- Film poster
- Directed by: Jean Sacha
- Written by: Jacques Berland Marcel Duhamel
- Based on: This Man Is Dangerous Peter Cheyney
- Produced by: Georges Sénamaud
- Starring: Eddie Constantine Colette Deréal Grégoire Aslan
- Cinematography: Marcel Weiss
- Edited by: Paulette Robert
- Music by: Jean Marion
- Production companies: EDIC Les Films Lutétia Sonofilm
- Distributed by: Sonofilm
- Release date: 22 November 1953;
- Running time: 92 minutes
- Country: France
- Language: French/English

= This Man Is Dangerous (1953 film) =

1953 film by Jean Sacha

This Man Is Dangerous (French: Cet homme est dangereux) is a 1953 French thriller film directed by Jean Sacha and starring Eddie Constantine, Colette Deréal and Grégoire Aslan. It is an adaptation of Peter Cheyney's 1936 novel This Man Is Dangerous. It followed the film La môme vert-de-gris which had been Eddie Constantine's debut as Lemmy Caution and it was also successful at the box office.

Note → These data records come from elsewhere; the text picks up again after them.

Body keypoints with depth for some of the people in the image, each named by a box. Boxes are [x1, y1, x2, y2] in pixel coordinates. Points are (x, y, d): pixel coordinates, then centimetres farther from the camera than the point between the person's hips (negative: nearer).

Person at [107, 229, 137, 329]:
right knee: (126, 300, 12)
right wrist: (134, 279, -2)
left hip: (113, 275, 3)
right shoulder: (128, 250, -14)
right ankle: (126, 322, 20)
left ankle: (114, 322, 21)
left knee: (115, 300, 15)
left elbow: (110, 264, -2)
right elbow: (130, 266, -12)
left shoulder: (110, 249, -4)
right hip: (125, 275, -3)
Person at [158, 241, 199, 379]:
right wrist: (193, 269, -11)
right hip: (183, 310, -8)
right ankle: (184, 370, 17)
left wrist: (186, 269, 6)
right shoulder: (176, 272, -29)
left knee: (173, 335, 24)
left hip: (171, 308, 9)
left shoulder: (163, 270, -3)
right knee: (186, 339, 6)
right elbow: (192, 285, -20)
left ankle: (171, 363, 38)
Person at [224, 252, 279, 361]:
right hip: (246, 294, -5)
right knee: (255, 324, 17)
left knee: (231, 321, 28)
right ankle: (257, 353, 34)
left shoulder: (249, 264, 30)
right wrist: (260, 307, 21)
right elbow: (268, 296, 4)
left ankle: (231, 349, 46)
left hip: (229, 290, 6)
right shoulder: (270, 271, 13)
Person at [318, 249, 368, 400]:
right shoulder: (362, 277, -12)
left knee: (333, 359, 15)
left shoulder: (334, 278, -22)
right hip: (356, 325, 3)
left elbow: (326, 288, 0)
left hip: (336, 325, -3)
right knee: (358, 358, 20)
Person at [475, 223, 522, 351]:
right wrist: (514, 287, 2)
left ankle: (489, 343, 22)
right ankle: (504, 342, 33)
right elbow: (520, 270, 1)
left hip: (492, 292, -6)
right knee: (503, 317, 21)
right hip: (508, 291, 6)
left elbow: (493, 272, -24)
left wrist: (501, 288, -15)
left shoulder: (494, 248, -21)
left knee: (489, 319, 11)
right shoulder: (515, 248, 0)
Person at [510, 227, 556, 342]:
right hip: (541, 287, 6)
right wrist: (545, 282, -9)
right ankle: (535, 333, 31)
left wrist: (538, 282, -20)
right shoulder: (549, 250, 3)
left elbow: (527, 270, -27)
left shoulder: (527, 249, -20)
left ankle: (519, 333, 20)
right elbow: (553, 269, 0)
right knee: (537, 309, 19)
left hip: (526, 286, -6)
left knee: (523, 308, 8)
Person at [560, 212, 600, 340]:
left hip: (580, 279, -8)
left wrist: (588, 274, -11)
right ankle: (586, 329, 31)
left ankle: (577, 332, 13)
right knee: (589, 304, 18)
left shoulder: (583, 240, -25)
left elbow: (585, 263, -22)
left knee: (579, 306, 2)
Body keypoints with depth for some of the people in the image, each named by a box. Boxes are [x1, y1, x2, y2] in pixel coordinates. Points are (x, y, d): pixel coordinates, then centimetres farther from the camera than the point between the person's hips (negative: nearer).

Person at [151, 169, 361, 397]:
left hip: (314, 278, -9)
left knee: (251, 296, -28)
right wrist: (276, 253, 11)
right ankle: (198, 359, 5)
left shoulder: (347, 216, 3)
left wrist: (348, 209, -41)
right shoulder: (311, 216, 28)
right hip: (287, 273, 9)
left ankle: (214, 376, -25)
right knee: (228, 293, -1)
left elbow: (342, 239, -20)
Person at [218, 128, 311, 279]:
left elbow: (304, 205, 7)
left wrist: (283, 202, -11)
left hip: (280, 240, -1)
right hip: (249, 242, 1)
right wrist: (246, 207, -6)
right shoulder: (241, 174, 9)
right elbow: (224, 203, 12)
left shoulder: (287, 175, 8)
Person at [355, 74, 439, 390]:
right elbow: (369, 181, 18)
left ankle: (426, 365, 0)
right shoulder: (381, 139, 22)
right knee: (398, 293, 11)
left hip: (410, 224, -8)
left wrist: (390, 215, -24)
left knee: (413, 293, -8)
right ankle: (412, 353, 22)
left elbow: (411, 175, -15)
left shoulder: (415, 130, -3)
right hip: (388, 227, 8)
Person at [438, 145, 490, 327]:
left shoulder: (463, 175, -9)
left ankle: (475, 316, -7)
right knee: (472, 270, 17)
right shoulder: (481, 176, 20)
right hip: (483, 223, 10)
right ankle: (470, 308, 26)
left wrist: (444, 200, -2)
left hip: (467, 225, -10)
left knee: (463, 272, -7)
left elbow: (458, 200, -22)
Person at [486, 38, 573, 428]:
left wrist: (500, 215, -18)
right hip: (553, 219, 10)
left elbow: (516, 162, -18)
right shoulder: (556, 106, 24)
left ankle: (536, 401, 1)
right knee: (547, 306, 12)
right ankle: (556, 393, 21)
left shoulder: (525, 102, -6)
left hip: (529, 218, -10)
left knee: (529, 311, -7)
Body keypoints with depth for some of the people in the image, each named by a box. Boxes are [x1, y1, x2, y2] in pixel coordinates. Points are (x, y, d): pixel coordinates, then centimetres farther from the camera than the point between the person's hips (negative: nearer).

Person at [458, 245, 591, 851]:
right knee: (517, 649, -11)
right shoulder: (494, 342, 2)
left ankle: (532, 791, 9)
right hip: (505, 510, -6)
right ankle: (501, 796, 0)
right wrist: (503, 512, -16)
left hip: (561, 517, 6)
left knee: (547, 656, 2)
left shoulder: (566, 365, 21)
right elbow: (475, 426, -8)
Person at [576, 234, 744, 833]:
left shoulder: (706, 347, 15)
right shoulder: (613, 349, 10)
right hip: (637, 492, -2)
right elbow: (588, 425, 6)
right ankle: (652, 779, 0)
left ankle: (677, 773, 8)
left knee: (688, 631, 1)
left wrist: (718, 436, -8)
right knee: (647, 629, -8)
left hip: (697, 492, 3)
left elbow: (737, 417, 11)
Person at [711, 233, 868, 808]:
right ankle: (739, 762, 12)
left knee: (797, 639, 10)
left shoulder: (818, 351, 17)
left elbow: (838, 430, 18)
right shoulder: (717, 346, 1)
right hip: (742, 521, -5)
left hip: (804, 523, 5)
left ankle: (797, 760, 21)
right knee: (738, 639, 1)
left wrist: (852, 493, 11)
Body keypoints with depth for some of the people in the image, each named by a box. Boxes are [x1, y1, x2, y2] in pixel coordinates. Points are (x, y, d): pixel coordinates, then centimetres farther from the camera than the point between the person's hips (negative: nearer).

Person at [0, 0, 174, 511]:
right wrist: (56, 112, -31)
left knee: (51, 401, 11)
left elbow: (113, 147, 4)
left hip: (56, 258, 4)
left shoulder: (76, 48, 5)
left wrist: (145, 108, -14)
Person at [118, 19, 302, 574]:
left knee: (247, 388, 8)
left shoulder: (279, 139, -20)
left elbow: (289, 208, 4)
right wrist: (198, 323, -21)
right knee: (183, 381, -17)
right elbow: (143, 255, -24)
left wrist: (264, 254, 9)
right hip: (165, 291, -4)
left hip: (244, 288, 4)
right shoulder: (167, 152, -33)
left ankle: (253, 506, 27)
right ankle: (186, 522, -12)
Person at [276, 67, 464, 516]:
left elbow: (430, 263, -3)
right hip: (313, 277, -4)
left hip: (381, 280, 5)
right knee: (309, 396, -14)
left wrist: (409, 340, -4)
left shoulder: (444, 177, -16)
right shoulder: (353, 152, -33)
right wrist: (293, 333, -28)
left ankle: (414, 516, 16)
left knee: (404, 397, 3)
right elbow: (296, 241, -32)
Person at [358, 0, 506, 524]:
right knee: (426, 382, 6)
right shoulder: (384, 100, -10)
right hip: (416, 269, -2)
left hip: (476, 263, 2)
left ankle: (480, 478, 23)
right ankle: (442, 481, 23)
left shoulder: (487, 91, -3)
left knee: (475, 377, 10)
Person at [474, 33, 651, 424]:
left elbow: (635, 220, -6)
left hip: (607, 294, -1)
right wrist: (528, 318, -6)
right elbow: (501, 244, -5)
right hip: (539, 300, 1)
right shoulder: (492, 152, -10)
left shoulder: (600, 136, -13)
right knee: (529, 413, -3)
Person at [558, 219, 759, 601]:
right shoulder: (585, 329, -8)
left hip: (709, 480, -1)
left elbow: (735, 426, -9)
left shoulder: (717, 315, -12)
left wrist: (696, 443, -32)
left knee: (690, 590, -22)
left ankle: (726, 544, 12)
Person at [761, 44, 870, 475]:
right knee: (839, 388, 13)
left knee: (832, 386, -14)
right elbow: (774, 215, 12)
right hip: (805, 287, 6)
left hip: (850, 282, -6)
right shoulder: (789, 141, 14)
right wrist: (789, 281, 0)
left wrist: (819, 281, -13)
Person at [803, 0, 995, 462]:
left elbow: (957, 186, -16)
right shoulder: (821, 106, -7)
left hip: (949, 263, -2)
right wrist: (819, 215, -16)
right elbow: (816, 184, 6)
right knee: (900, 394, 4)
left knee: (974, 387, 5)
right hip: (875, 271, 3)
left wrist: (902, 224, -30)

The film's sets were designed by the art director Jean d'Eaubonne.

== Synopsis ==
Lemmy Caution is assigned to neutralise the international crimininal network of villain Siégella (Grégoire Aslan ) as an undercover agent. In order to infiltrate the gang he pretends to be an escapee. During his covert investigations at the French Riviera he gets to know a beauty named Constance (Colette Deréal) who is associated with Mister Siégella. Lemmy can convince him that he would help to kidnap the rich American heiress Miranda Van Zelden (Claude Borelli). Once Lemmy has obtained enough proof to have Siégella convicted, he informs Interpol. After he has sent documents to Interpol, his cover is blown and he has to fight for his life.

== Cast ==
- Eddie Constantine as Lemmy Caution
- Colette Deréal as Constance
- Grégoire Aslan as Siegella
- Claude Borelli as Miranda Van Zelden
- Véra Norman as Susanne
- Jacqueline Pierreux as Dora
- Roland Bailly as Johny
- Guy Decomble as Jacques le Dingue
- Luc Andrieux as Maurice
- Henry Djanik as William Bosco
- Émile Genevois as L'athlète
- Colette Mareuil as L'entraîneuse
- Michel Nastorg as Govas
- Michel Seldow as Pierrot les Cartes

==Bibliography==
- Goble, Alan. The Complete Index to Literary Sources in Film. Walter de Gruyter, 1999.